DATE: Saturday, June 7, 1997 TAG: 9706070277 SECTION: LOCAL PAGE: B3 EDITION: FINAL SOURCE: BY LYNN WALTZ, STAFF WRITER DATELINE: NORFOLK LENGTH: 88 lines
The last vestiges of a kingdom built on marijuana millions crumbled this week.
The fight for the spoils - hundreds of acres of Kentucky land - pitted brother against brother and their family against the federal government.
In the end, the federal government won. The McMahan brothers, Milton and Fred, were sentenced to prison. The extended family has given up all but two small claims to the once-vast dynasty.
And the bitter, 82-year-old family patriarch, Milton Klyne McMahan Sr., was left to live out his final years on 40 acres of land once surrounded by the largest marijuana farm in Kentucky.
On Wednesday, federal agents went to the farm and dug up a bucket with $24,000 in cash buried in a cooler 12 years ago. It is part of millions Milton Jr. buried in Kentucky and Virginia when cash poured in too fast to launder during the years he oversaw a multistate marijuana operation.
``I wonder if anybody will ever find it all,'' federal Judge Henry C. Morgan Jr. said Thursday. ``Probably not in our lifetime.''
Then Morgan tacked an additional four years onto the 24-year sentence McMahan got in 1994 for distributing tons of the drug in Hampton Roads in the 1980s.
On Thursday, McMahan was sentenced on charges of obstruction of justice for manipulating family and friends to keep the feds from seizing his property holdings. He will be 68 when he is released from federal prison in 2016.
His younger brother, Fred, was sentenced Friday to four years for money laundering. Two years were suspended because he gave federal agents detailed information about his brother's operation and his attempts to foil property seizures.
The sentence was a small part of the cost to a man who once was devoted to his big brother.
Fred's cooperation has alienated him from other family members. A former attorney in the Florida attorney general's office, he watched a promising legal career go up in smoke.
Milton McMahan Sr. probably will not live long enough to see his namesake released from prison. Fred McMahan has been virtually disinherited by his father for testifying against his brother.
Ironically, it was his father's land that lured Fred back into his brother's marijuana industry. He wanted to make sure the family held onto their extensive landholdings, which included hundreds of acres in Western Kentucky.
In the early 1980s, Fred helped his brother produce the marijuana crop. But by the time Milton's profits approached $13 million, Fred had gotten out of the drug trade. He went to college and law school, compliments of his brother's overflowing cash reserves, and got a job as a public defender.
********
Complete the following ::
A. According to the article, why were two years of Fred McMahan's sentence suspended? Answer in one to three sentences.
B. Reproduce the passage of the article that begins at the words "Fred's cooperation has" and stops after "against his brother.".
The entries that come next are material separate from the article.

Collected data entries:
********
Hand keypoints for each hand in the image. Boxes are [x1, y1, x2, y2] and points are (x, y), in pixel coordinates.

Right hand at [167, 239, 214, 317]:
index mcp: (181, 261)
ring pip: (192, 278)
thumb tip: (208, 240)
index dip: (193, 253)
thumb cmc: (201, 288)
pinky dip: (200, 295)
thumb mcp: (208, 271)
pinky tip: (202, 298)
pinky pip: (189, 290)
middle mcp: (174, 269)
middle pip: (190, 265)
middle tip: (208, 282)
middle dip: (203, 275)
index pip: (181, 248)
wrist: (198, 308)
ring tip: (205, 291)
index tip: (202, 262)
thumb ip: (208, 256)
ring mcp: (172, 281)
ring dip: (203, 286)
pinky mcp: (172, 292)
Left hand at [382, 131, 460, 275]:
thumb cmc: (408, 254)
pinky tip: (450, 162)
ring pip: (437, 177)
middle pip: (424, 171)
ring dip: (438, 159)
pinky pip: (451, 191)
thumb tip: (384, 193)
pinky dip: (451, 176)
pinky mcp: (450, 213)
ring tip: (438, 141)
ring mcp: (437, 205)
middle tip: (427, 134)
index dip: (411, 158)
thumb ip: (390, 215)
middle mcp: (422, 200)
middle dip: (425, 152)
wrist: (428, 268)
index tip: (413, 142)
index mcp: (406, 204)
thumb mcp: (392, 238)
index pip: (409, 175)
********
Replies ::
A. Two years of his four-year sentence for money laundering were suspended because he gave federal agents detailed information about his brother's operation and about his brother's attempts to foil property seizures.

B.
Fred's cooperation has alienated him from other family members. A former attorney in the Florida attorney general's office, he watched a promising legal career go up in smoke.
Milton McMahan Sr. probably will not live long enough to see his namesake released from prison. Fred McMahan has been virtually disinherited by his father for testifying against his brother.